Con el tiempo he aprendido algo importante. No porque me lo hayan contado, sino porque la vida se ha encargado de enseñármelo.
Cuando eres buena persona de verdad, cuando eres leal y actúas con el corazón, nunca eres tú quien sale perdiendo.
Eso me lo decía una mujer mayor, de esas que hablan poco, pero cuyas palabras dejan huella.
Mientras removía despacio su café y miraba por la ventana, me decía:
—Mira, hija, uno no pierde por querer de verdad. No pierde por ser honesto. No pierde por tender una mano. No pierde por dar sin estar haciendo cuentas. Lo verdaderamente triste es no saber cuidar a las personas que la vida pone en tu camino. Confundir la bondad con debilidad o creer que un corazón puede romperse sin consecuencias.
Con los años comprendí que tenía toda la razón.
Ser buena persona no significa ser ingenua.
Ser leal no es aceptar cualquier cosa.
Y querer bonito tampoco significa quedarse donde ya no hay respeto.
A veces, las personas descubren el valor de alguien cuando la vida les enseña cuánto significaba su presencia. Cuando el silencio ocupa el lugar de una voz que siempre animaba. Cuando echan de menos a quien escuchaba sin juzgar, abrazaba sin condiciones y estaba sin pedir nada a cambio.
Las personas buenas no necesitan hacer ruido para marcharse. Cuando sienten que ya no las valoran, simplemente siguen su camino con la conciencia tranquila, llevándose la paz de haber dado lo mejor de sí mismas.
Por eso, no te preocupes tanto por quién decidió alejarse.
Preocúpate de seguir siendo la persona de la que puedas sentirte orgullosa cuando te mires al espejo.
Nunca dejes de ser buena persona por culpa de quien no supo valorarte.

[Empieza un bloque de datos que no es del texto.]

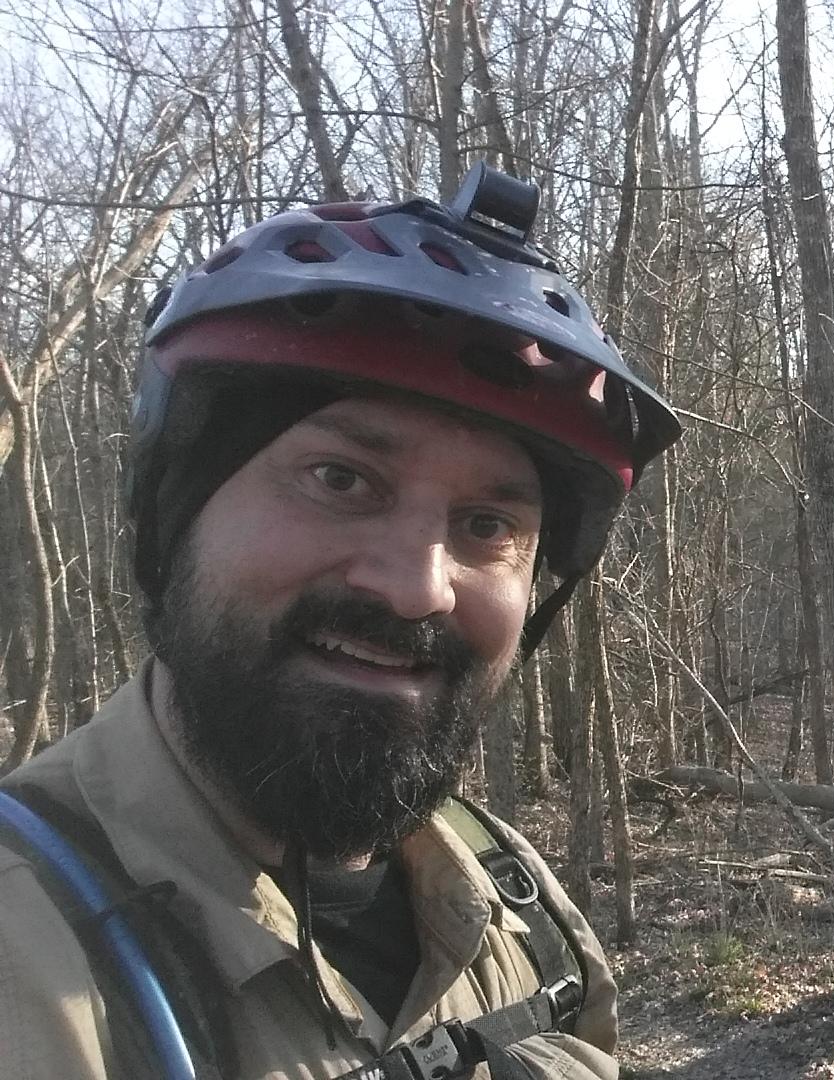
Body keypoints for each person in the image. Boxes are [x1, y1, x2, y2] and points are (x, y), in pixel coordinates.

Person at [0, 163, 680, 1079]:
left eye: (488, 526)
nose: (417, 589)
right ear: (173, 512)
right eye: (341, 479)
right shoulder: (27, 960)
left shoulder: (517, 905)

La bondad nunca pasa de moda.
El cariño sincero nunca se desperdicia.
Todo lo bueno que das encuentra, tarde o temprano, el camino de vuelta.
Y aunque no siempre recibamos el mismo amor que entregamos, vivir con la conciencia tranquila es un regalo que nadie puede quitarnos.
Sigue caminando con la cabeza alta, con una sonrisa y con el corazón en paz.
Porque, al final, las personas buenas nunca pierden.
Simplemente… siguen sembrando luz allí por donde pasan.